● **PROVIDED INFORMATION**
· · · · ·
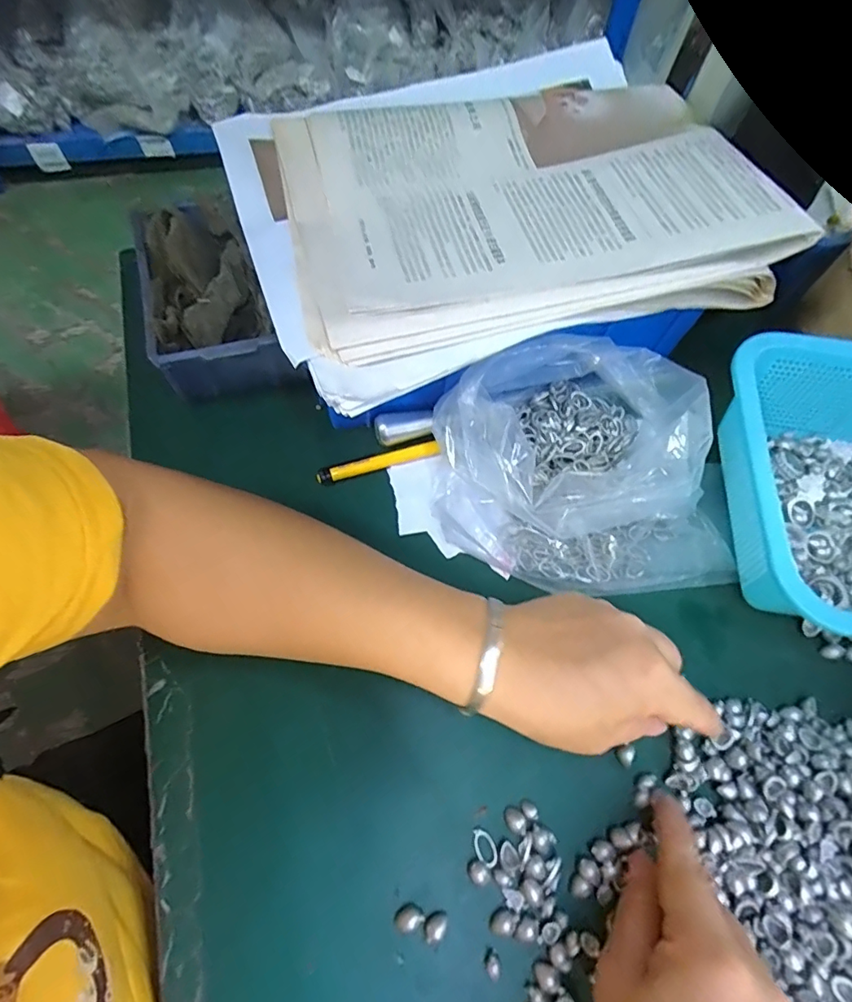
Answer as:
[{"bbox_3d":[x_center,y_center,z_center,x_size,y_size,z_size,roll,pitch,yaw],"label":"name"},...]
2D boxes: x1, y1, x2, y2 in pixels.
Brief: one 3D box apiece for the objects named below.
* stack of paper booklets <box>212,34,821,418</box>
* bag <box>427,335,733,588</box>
· · · · ·
Return the full listing above exactly as written, and omit the pictures.

● **THE ANSWER**
Answer as:
[{"bbox_3d":[x_center,y_center,z_center,x_size,y_size,z_size,roll,pitch,yaw],"label":"name"},...]
2D boxes: x1, y1, x2, y2 in pixels.
Brief: one 3D box apiece for the objects named below.
* stack of paper booklets <box>212,34,821,418</box>
* bag <box>427,335,733,588</box>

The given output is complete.